All of these animals were in an advanced state of ill health and were clearly suffering – all without adequate veterinary care. They also found animals living in pens with corpses in an advanced state of putrefaction, and animals unable to stand being trampled and cannibalised by other pigs. These were truly some of the worst conditions ever uncovered on a farm in Europe.

Working incognito

The head of Spain’s national pig farming lobby Interporc sent a letter to the Minister of Agriculture, Isabel García Tejerina, requesting help to defend the interests of the pig sector – four days before the broadcast of the programme on national TV. Such was the fear amongst meat industry bodies.

The call for help was answered by the minister, who appeared on TVE on Tuesday, February 6 and declaring that Spain’s pig industry is a world leader in animal welfare. And – the most scandalous of all – admitting that she had not seen the programme. I imagine that’s why El Pozo refused to participate in Salvados: why send a representative on the programme if the minister can speak for them?

On the other hand, El Pozo’s response to this complaint will be studied as an example of what should not be done in the face of a brand crisis. They attacked the programme in which they had refused to participate. They did not acknowledge any responsibility for the scenes recorded on the farm. They accused Jordi Évole, the journalist who made the programme, of manipulating the images, saying that these animals were in an isolation area. 

The managers of El Pozo have a somewhat peculiar notion of what an isolation area is. Many of those animals were dying, sharing a pen with other healthy animals. There were animals eating each other, animals with open wounds that had not received veterinary attention for weeks, as confirmed by the veterinarians consulted by the programme. The owner of the farm confirmed in the programme that they were integrated into Cefusa, a supplier company of El Pozo, and that it was a farm for human consumption. 

That the meat industry has long shadows is something already revealed at the beginning of the twentieth century by Upton Sinclair in his classic, The Jungle. After weeks working incognito in slaughterhouses of Chicago, he revealed the slavery to which the migrants were subjected, and exposed as never before the unhealthy practices of the industry. 

Ministers and spokespeople

The impact of the work was of such magnitude that it led to a Roosevelt investigation, which ended with the approval of the Pure Food Legislation. Although more than 100 years have passed, it seems that the essence of the monster portrayed by Sinclair is still untouched: labour exploitation, animal abuse and terrible environmental impacts.

At Animal Equality we have been carrying out investigations inside the meat industry for more than a decade. And the response of the sector has always been the same: “They are isolated cases”. This answer will not do.

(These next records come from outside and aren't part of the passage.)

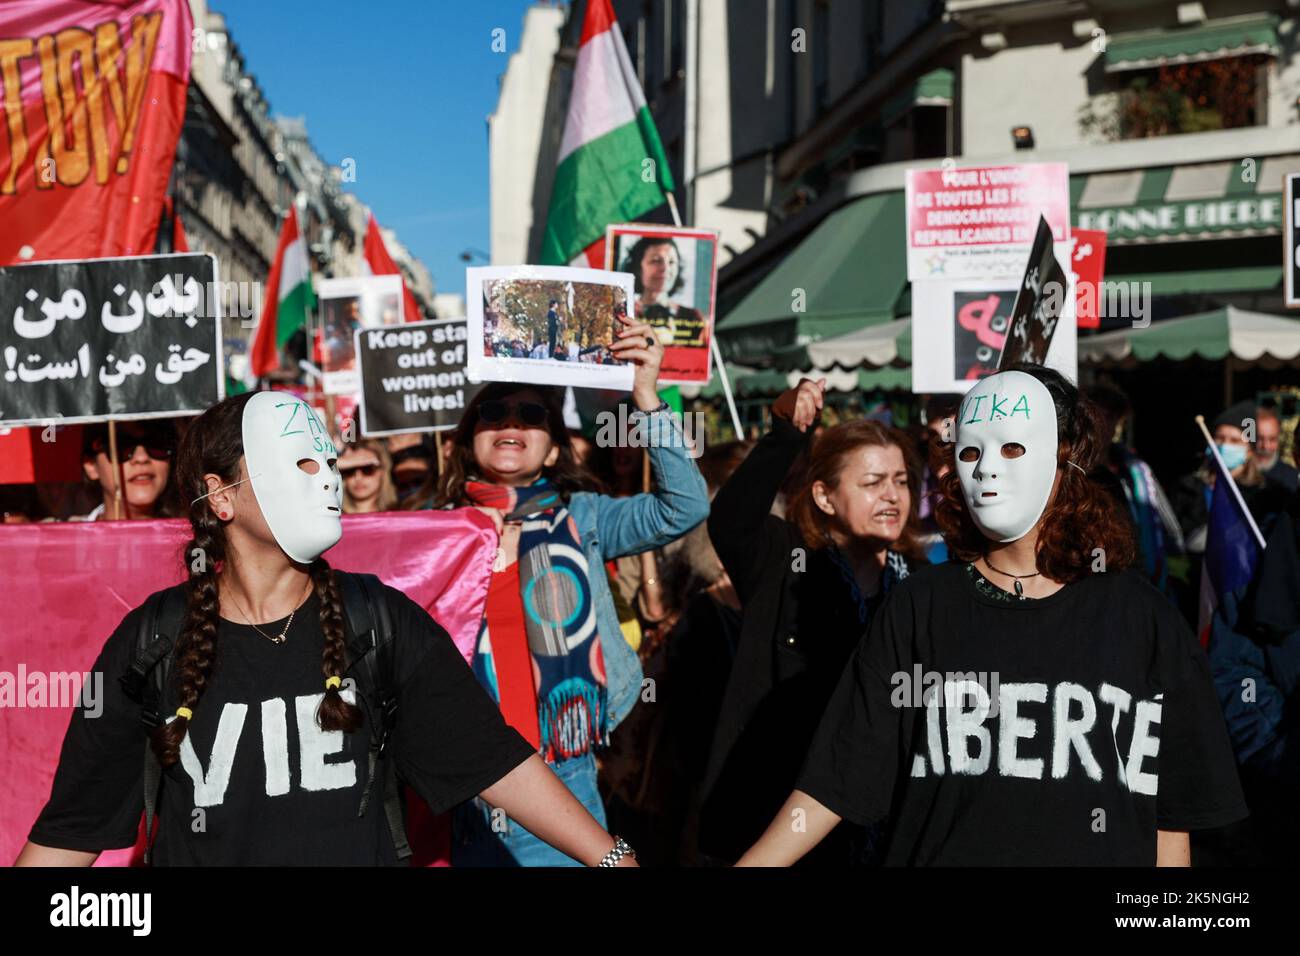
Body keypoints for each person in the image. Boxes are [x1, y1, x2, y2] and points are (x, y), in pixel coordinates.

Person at [16, 391, 637, 867]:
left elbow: (493, 761)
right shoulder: (152, 641)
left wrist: (614, 858)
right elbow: (74, 828)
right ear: (221, 496)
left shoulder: (380, 622)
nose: (329, 478)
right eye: (303, 462)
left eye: (331, 462)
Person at [737, 366, 1248, 866]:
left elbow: (1169, 819)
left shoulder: (1143, 619)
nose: (986, 468)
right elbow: (838, 778)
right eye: (970, 450)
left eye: (1012, 447)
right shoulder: (921, 606)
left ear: (1063, 456)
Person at [416, 313, 709, 866]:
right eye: (492, 412)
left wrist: (646, 395)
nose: (511, 421)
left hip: (563, 772)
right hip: (466, 780)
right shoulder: (433, 534)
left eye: (531, 414)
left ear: (552, 450)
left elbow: (687, 506)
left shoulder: (585, 518)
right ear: (463, 442)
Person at [698, 377, 926, 865]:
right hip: (778, 818)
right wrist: (785, 432)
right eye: (871, 483)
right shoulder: (785, 561)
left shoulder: (923, 584)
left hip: (884, 824)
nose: (891, 496)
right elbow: (730, 521)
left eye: (901, 481)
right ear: (824, 497)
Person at [1085, 383, 1184, 599]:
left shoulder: (1137, 472)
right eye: (1096, 415)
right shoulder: (1073, 473)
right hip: (1094, 582)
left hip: (1139, 580)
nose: (1103, 425)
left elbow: (1167, 528)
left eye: (1110, 417)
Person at [71, 420, 179, 521]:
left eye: (156, 443)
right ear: (91, 466)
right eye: (122, 446)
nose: (142, 458)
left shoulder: (192, 536)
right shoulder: (68, 539)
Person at [621, 236, 705, 348]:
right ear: (638, 267)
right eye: (656, 260)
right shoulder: (624, 314)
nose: (665, 268)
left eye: (671, 262)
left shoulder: (693, 317)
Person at [339, 439, 398, 513]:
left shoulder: (401, 516)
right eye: (350, 470)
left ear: (383, 471)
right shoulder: (328, 515)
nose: (358, 478)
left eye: (367, 469)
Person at [1255, 406, 1298, 493]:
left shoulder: (1292, 479)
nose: (1265, 446)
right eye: (1259, 438)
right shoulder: (1236, 477)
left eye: (1272, 439)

We are tired of so many isolated cases.

I have been inside hundreds of farms in my life. I have seen firsthand the hell that these animals endure, condemned to a miserable life to be turned into cheap meat. This time we as a community were with Jordi Évole inside that farm. He did not come alone. He was accompanied by the millions of people who watched the programme. This is what makes the meat industry tremble.

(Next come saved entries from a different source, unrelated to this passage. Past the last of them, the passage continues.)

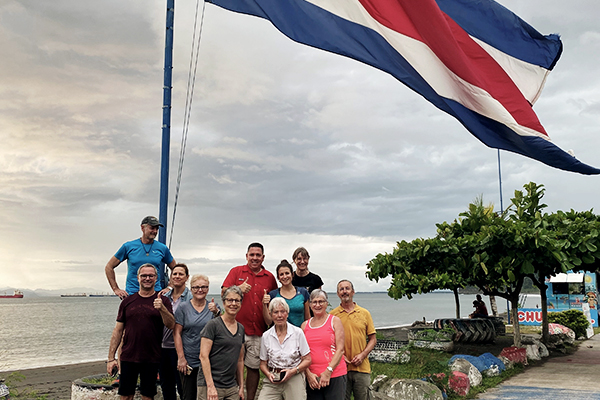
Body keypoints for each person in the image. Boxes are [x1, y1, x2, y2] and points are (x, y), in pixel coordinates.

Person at [107, 264, 175, 400]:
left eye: (151, 276)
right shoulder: (127, 302)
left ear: (156, 278)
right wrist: (111, 358)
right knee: (126, 395)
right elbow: (118, 331)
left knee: (147, 396)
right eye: (144, 276)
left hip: (152, 357)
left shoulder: (164, 301)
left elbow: (171, 324)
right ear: (138, 278)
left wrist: (161, 309)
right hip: (128, 356)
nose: (147, 278)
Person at [221, 243, 277, 400]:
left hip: (257, 330)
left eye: (258, 255)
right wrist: (238, 288)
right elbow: (224, 292)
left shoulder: (269, 277)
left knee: (253, 368)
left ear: (263, 257)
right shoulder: (236, 271)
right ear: (246, 256)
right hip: (234, 329)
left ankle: (250, 398)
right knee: (231, 366)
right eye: (252, 255)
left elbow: (274, 298)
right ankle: (232, 396)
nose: (255, 258)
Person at [105, 216, 177, 299]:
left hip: (155, 294)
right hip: (132, 294)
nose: (155, 231)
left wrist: (170, 287)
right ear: (143, 228)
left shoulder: (162, 248)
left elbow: (175, 268)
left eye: (157, 229)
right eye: (152, 228)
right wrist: (116, 289)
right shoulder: (128, 246)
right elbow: (109, 267)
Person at [173, 274, 220, 400]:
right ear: (191, 289)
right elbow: (177, 333)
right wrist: (181, 358)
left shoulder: (213, 308)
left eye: (204, 287)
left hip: (208, 362)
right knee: (188, 395)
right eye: (196, 287)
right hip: (189, 362)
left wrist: (216, 313)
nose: (200, 290)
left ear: (208, 289)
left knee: (207, 396)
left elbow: (221, 330)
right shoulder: (183, 307)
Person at [330, 280, 376, 400]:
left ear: (353, 292)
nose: (345, 291)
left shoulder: (364, 313)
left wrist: (362, 355)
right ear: (338, 293)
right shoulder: (333, 315)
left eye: (347, 288)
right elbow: (329, 342)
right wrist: (339, 356)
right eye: (341, 289)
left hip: (362, 368)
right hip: (340, 369)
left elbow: (372, 339)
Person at [258, 297, 312, 400]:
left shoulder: (297, 332)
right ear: (271, 315)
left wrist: (293, 371)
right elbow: (263, 363)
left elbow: (308, 360)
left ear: (287, 313)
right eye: (276, 312)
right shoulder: (266, 336)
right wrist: (268, 374)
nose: (279, 315)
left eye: (282, 311)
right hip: (273, 377)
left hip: (294, 376)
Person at [198, 286, 246, 400]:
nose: (233, 304)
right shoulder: (213, 325)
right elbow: (203, 356)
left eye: (237, 300)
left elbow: (240, 360)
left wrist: (241, 387)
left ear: (240, 303)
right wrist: (210, 387)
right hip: (211, 384)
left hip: (231, 386)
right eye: (230, 300)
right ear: (224, 303)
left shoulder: (241, 328)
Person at [301, 289, 346, 400]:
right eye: (314, 302)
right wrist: (308, 374)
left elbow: (340, 349)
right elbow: (301, 353)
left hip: (335, 374)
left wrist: (328, 372)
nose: (317, 305)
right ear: (310, 305)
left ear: (326, 303)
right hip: (313, 378)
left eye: (321, 301)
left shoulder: (335, 321)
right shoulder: (304, 326)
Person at [160, 264, 194, 400]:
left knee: (183, 387)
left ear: (187, 277)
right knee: (166, 386)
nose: (177, 276)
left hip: (182, 347)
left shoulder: (191, 297)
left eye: (181, 274)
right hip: (163, 347)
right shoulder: (164, 297)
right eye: (174, 274)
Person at [262, 260, 309, 328]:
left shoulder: (303, 292)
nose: (284, 276)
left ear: (292, 274)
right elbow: (269, 322)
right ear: (278, 278)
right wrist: (264, 304)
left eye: (287, 273)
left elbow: (307, 319)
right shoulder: (273, 295)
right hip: (280, 335)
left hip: (299, 334)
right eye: (281, 274)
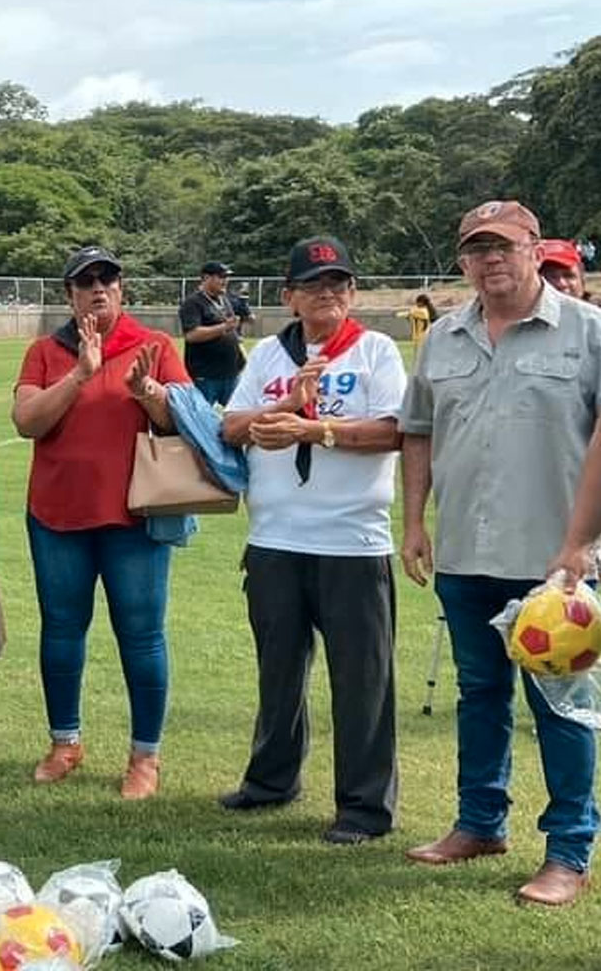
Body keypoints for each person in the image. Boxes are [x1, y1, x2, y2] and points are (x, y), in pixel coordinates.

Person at [400, 200, 601, 906]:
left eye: (503, 247)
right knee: (479, 695)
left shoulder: (586, 331)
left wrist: (579, 543)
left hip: (556, 563)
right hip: (465, 552)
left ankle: (568, 852)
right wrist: (415, 522)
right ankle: (479, 822)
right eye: (476, 249)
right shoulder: (444, 338)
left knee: (561, 706)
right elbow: (418, 430)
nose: (490, 260)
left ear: (533, 247)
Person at [219, 236, 405, 844]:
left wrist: (316, 427)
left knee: (362, 681)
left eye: (338, 284)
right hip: (276, 537)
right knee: (278, 672)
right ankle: (272, 780)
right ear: (289, 295)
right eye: (313, 285)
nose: (327, 294)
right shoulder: (270, 355)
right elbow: (232, 423)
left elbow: (392, 430)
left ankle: (364, 807)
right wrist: (276, 419)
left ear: (352, 293)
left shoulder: (375, 350)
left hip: (352, 540)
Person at [13, 246, 190, 797]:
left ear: (122, 290)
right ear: (68, 295)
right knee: (62, 631)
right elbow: (26, 421)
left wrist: (149, 393)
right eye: (85, 282)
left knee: (141, 635)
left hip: (134, 519)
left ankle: (145, 757)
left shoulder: (155, 346)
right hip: (57, 515)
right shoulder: (46, 351)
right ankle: (65, 741)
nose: (97, 289)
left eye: (107, 280)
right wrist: (80, 375)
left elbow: (185, 423)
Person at [179, 261, 244, 406]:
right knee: (202, 419)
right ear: (206, 278)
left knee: (237, 414)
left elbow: (230, 330)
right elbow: (192, 334)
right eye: (221, 277)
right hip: (206, 375)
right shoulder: (193, 303)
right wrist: (223, 327)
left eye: (226, 277)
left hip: (231, 373)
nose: (225, 281)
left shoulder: (224, 299)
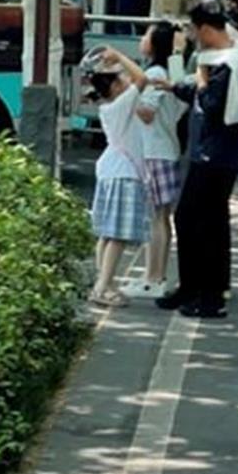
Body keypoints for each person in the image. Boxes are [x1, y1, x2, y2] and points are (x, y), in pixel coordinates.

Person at [155, 0, 238, 320]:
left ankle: (209, 295)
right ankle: (194, 286)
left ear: (207, 30)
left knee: (204, 223)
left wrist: (199, 74)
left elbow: (210, 102)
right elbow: (197, 94)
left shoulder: (228, 62)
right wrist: (175, 85)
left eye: (195, 32)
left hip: (217, 154)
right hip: (206, 150)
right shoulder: (218, 59)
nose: (194, 38)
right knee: (195, 219)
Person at [84, 48, 152, 308]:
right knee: (117, 236)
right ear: (113, 86)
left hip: (112, 170)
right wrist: (120, 56)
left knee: (106, 234)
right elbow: (142, 79)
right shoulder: (121, 104)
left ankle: (105, 283)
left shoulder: (110, 107)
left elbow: (137, 80)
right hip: (124, 173)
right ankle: (102, 287)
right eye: (120, 78)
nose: (126, 80)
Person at [136, 20, 186, 297]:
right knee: (162, 217)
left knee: (154, 217)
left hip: (154, 150)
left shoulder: (154, 73)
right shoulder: (174, 72)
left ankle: (152, 277)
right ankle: (158, 276)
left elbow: (146, 112)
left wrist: (128, 98)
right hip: (168, 147)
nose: (142, 39)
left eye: (147, 35)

No matter how much money they have to pay in advertising and ministers to be spokespeople in the media, the crack that has been opened will never be closed again. Nothing will be the same again. 

This Author

Javier Moreno is the executive director of Animal Equality Spain.

Right of Reply

A Morrisons spokesman said: “The welfare of animals is extremely important to us. The images in this video are deeply distressing and we are concerned to see the condition of these pigs. El Pozo have been clear that they stopped taking any animals from this farm last year.”